## Stated exercise
Pick out every line of the rows below that contains the string "kern", and copy each one.

## Records for this task
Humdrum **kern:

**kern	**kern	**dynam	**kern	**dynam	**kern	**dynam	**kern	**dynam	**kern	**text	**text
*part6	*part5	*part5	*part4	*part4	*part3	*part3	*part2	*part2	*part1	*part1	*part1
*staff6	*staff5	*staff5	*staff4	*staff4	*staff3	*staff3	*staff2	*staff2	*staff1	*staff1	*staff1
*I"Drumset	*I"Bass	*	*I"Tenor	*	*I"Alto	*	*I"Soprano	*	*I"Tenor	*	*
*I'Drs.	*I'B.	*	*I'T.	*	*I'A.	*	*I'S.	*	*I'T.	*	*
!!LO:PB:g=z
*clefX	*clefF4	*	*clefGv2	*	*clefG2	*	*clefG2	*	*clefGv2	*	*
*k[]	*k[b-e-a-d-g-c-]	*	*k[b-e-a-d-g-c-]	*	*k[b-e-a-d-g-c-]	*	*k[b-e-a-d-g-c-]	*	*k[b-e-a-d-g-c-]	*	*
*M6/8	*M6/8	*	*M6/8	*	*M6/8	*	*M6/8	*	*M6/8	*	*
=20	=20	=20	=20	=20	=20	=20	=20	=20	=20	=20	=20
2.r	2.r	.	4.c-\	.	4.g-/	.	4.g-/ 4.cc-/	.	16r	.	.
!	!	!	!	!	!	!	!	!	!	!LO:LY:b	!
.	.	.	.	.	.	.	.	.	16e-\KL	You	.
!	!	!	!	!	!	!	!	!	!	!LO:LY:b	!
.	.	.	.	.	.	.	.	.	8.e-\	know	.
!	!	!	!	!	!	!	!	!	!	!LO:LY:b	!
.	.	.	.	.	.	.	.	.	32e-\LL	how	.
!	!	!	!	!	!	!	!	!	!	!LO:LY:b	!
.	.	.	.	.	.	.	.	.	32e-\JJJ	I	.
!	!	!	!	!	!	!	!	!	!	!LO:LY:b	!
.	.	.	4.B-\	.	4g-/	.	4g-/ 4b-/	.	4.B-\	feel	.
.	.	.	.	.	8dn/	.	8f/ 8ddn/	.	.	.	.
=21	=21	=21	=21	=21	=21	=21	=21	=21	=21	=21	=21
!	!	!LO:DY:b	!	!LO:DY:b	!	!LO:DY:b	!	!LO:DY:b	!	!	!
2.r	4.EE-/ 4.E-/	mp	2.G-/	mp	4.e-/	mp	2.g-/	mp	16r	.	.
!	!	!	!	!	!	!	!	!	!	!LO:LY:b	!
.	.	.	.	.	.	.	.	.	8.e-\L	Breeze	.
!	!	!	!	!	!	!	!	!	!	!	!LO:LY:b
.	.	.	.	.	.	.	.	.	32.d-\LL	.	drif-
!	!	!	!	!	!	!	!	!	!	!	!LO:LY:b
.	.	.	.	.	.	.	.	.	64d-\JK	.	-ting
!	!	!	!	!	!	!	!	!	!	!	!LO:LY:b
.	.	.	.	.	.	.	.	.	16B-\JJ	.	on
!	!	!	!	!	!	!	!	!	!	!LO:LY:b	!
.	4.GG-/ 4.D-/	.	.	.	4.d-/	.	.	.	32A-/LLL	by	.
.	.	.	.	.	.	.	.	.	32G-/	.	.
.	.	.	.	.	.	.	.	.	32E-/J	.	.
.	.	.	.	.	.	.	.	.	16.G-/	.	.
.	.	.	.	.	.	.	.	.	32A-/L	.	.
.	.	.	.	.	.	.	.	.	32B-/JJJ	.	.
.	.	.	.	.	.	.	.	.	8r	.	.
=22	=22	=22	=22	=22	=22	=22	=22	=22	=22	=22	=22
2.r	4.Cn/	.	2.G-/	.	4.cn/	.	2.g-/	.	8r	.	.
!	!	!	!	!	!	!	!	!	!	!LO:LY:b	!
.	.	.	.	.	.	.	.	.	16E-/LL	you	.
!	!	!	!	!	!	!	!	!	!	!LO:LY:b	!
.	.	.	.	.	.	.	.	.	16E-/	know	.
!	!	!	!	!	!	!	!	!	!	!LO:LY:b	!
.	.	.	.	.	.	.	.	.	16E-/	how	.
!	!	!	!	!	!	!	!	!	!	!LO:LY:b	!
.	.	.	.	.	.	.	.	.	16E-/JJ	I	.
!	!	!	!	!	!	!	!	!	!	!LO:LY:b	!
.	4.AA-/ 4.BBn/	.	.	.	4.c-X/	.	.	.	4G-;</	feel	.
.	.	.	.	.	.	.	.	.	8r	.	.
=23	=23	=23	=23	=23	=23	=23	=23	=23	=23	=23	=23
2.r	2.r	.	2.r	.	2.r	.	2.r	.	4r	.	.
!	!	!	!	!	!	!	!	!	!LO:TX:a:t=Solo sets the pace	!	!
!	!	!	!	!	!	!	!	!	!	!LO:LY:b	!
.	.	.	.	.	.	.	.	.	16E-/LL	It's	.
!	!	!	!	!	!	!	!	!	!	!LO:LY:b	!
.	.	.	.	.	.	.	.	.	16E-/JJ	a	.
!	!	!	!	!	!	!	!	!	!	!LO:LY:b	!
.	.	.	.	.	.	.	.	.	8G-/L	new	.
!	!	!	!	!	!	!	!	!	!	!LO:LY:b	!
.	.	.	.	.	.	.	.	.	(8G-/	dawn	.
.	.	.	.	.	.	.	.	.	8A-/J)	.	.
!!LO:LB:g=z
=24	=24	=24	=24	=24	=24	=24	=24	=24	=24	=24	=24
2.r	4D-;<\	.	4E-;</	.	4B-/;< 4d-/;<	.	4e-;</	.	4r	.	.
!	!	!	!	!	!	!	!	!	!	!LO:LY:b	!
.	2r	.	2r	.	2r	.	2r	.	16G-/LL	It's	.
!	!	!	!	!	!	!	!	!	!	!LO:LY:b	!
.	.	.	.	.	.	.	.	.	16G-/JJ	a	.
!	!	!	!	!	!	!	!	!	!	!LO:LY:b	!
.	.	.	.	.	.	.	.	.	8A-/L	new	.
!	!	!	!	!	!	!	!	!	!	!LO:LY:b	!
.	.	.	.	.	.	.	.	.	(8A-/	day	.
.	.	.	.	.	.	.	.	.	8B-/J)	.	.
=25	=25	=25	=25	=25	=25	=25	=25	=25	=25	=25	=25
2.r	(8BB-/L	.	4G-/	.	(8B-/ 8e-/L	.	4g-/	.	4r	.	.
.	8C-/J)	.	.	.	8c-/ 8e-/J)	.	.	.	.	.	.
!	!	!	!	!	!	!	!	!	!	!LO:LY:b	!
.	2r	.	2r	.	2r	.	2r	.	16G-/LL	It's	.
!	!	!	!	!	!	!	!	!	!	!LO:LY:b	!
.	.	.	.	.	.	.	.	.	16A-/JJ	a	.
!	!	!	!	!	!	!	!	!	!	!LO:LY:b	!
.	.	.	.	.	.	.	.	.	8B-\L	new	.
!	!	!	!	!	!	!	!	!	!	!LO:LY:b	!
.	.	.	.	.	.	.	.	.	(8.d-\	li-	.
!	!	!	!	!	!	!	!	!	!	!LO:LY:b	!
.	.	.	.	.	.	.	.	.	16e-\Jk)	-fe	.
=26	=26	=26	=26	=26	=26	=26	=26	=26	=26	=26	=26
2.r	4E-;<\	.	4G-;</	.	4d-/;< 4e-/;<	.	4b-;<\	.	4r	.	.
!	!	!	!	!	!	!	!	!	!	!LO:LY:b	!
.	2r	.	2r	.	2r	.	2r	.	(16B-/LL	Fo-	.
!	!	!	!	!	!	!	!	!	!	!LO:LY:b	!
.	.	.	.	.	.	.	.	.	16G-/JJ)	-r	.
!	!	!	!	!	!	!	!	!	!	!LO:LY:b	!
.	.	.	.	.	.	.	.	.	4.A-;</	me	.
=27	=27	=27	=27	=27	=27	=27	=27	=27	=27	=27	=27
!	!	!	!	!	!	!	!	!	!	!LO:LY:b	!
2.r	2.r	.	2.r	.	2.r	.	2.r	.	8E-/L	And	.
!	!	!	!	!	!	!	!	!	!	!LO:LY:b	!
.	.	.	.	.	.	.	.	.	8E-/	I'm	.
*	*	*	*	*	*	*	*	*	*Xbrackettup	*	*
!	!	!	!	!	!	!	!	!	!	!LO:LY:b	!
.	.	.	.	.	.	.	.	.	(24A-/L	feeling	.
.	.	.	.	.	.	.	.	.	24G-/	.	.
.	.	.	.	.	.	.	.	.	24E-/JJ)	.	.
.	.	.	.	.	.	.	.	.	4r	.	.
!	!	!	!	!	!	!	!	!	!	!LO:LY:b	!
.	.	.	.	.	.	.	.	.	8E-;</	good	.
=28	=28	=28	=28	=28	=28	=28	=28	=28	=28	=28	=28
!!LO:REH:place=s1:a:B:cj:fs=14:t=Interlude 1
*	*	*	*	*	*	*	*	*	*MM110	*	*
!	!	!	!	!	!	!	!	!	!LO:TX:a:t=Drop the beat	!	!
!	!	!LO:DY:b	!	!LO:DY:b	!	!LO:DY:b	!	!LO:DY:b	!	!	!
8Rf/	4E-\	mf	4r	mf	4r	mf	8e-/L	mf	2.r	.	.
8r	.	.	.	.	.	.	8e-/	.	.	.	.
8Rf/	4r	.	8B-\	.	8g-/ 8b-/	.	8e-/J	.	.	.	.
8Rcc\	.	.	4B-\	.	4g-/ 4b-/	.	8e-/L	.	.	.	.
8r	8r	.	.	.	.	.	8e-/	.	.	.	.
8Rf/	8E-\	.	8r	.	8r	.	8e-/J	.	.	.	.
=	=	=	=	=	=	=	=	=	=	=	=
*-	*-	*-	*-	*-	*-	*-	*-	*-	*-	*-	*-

## Problem solution
Humdrum **kern:
**kern	**kern	**dynam	**kern	**dynam	**kern	**dynam	**kern	**dynam	**kern	**text	**text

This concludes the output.